More than 200 demonstrations took place across the country, with extensive security checks taking place in Paris. Before the protests even began on Thursday morning, police had detained around 65 people in the French capital.
Later in the day, riot police fired teargas at protestors, while businesses, cafes and restaurants along march routes were urged to close.
Popular tourist attractions were also shut down due to staff shortages, including the Eiffel Tower, the Musée d’Orsay and the Palace of Versailles.
Despite the disruption, President Emmanuel Macron stood by the proposed pension reforms, which were a key promise of his election campaign in 2017.

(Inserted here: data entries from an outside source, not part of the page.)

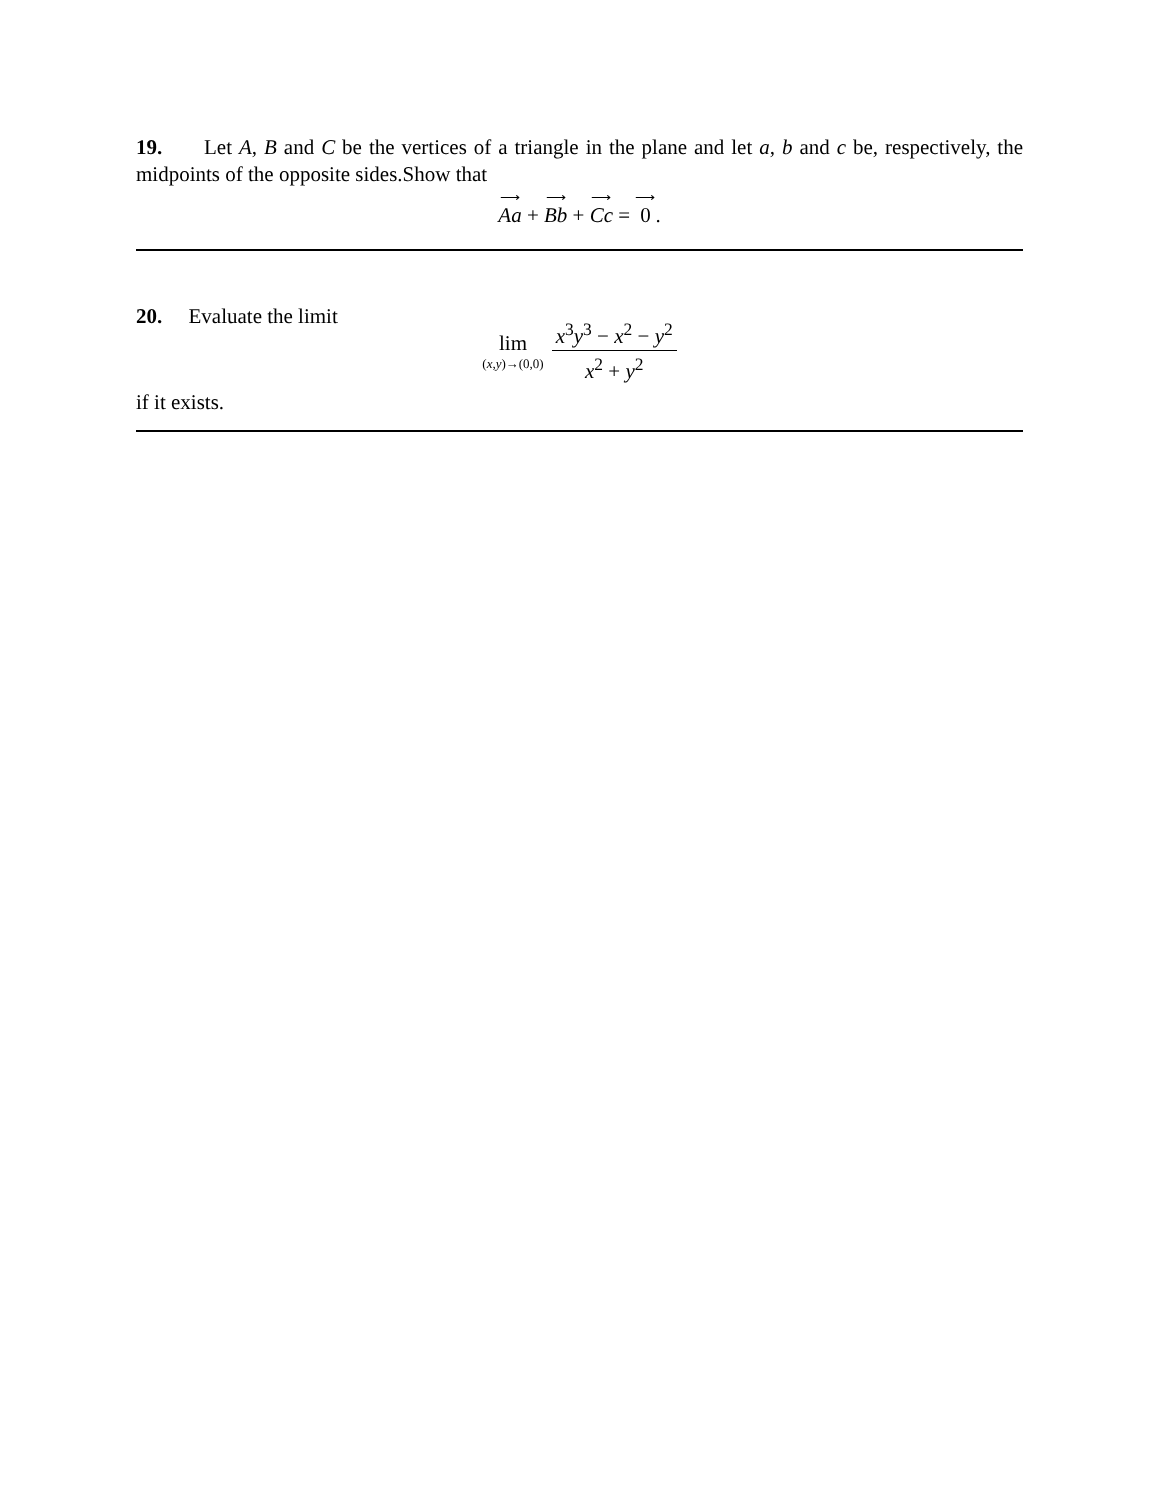19. Let A, B and C be the vertices of a triangle in the plane and let a, b and c be, respectively, the midpoints of the opposite sides.Show that
⟶ Aa + ⟶ Bb + ⟶ Cc = ⟶ 0.
20. Evaluate the limit
lim (x,y)→(0,0) x<sup>3</sup>y<sup>3</sup> − x<sup>2</sup> − y<sup>2</sup> x<sup>2</sup> + y<sup>2</sup>
if it exists.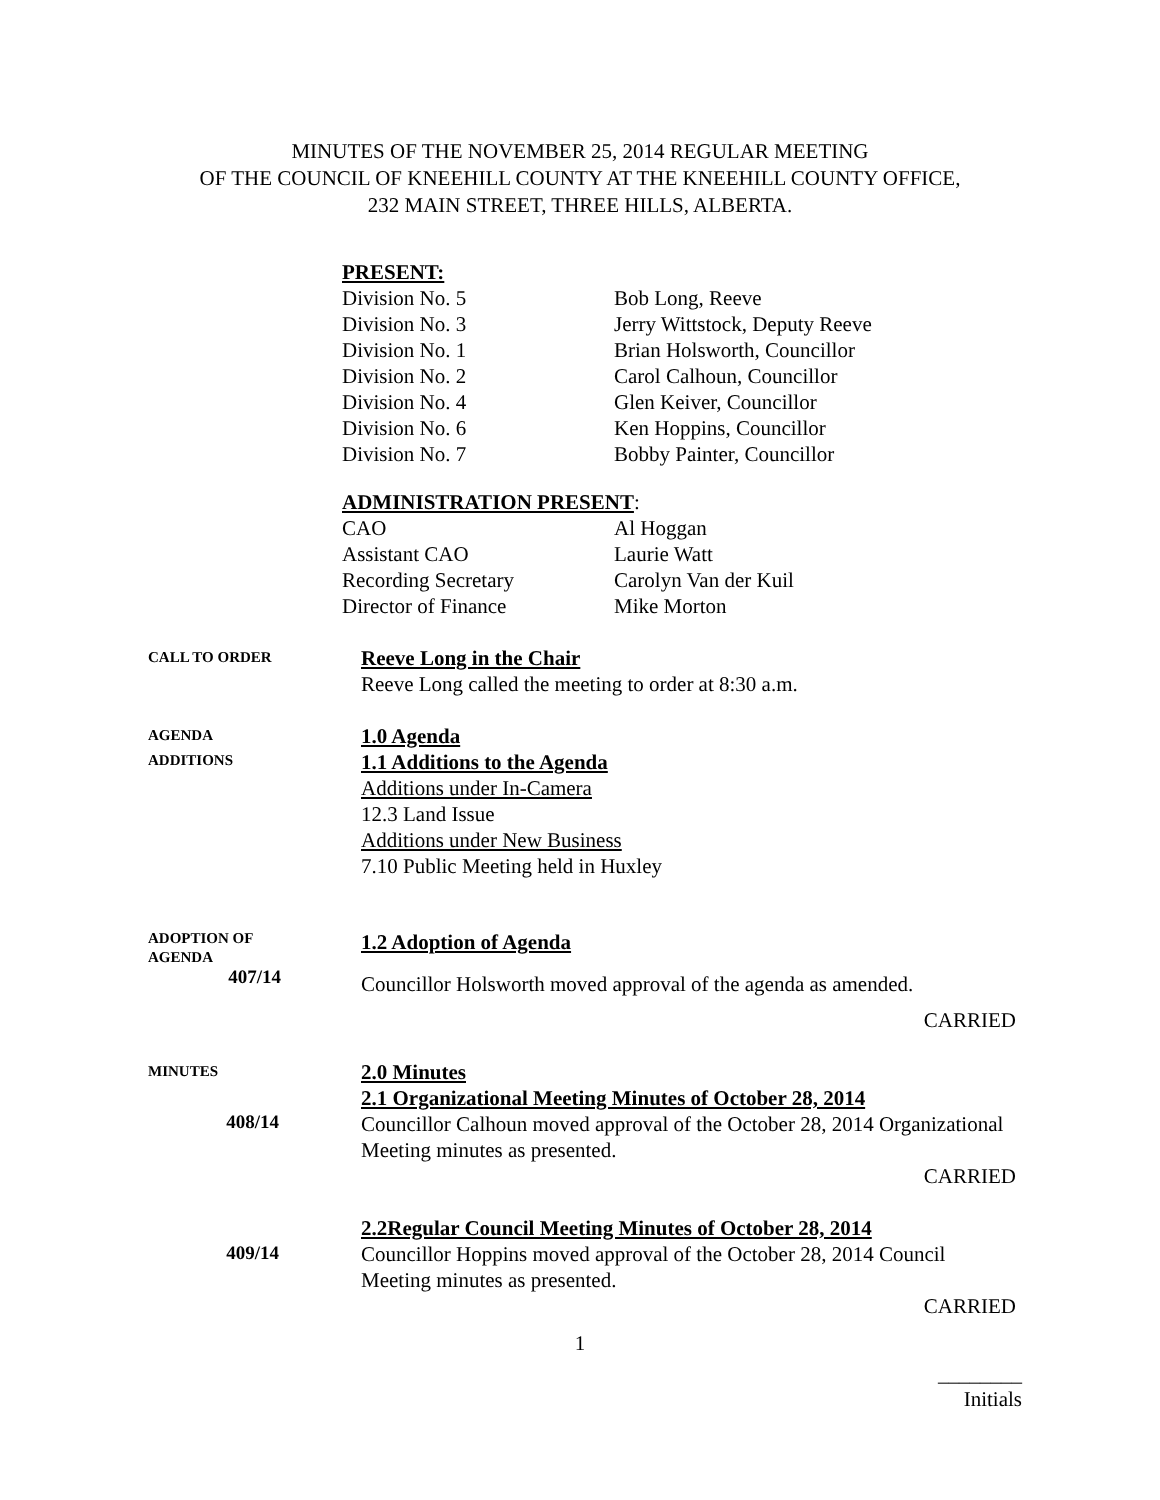MINUTES OF THE NOVEMBER 25, 2014 REGULAR MEETING
OF THE COUNCIL OF KNEEHILL COUNTY AT THE KNEEHILL COUNTY OFFICE,
232 MAIN STREET, THREE HILLS, ALBERTA.
PRESENT:
Division No. 5
Bob Long, Reeve
Division No. 3
Jerry Wittstock, Deputy Reeve
Division No. 1
Brian Holsworth, Councillor
Division No. 2
Carol Calhoun, Councillor
Division No. 4
Glen Keiver, Councillor
Division No. 6
Ken Hoppins, Councillor
Division No. 7
Bobby Painter, Councillor
ADMINISTRATION PRESENT:
CAO
Al Hoggan
Assistant CAO
Laurie Watt
Recording Secretary
Carolyn Van der Kuil
Director of Finance
Mike Morton
CALL TO ORDER
Reeve Long in the Chair
Reeve Long called the meeting to order at 8:30 a.m.
AGENDA
ADDITIONS
1.0 Agenda
1.1 Additions to the Agenda
Additions under In-Camera
12.3 Land Issue
Additions under New Business
7.10 Public Meeting held in Huxley
ADOPTION OF
AGENDA
407/14
1.2 Adoption of Agenda
Councillor Holsworth moved approval of the agenda as amended.
CARRIED
MINUTES
408/14
2.0 Minutes
2.1 Organizational Meeting Minutes of October 28, 2014
Councillor Calhoun moved approval of the October 28, 2014 Organizational Meeting minutes as presented.
CARRIED
409/14
2.2Regular Council Meeting Minutes of October 28, 2014
Councillor Hoppins moved approval of the October 28, 2014 Council Meeting minutes as presented.
CARRIED
1
________
Initials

Under the reforms, 42 different pension schemes would be replaced by a single unified system designed to revitalise the country’s economy.
Those in opposition say the universal pension is an attack on workers’ rights and would mean people have to work longer for less.
There is no set end to the strike and some predict it could last until at least Christmas. Similar nationwide strikes in 1995 eventually resulted in the government capitulating to the unions’ key demands.
Union official Christian Grolier of the Force Ouvrière (Workers’ Force) said: “What we’ve got to do is shut the economy down. People are spoiling for a fight.”
A presidential official said Mr Macron “is convinced that the reform is needed, he is committed to the project he presented to the French public in 2017”.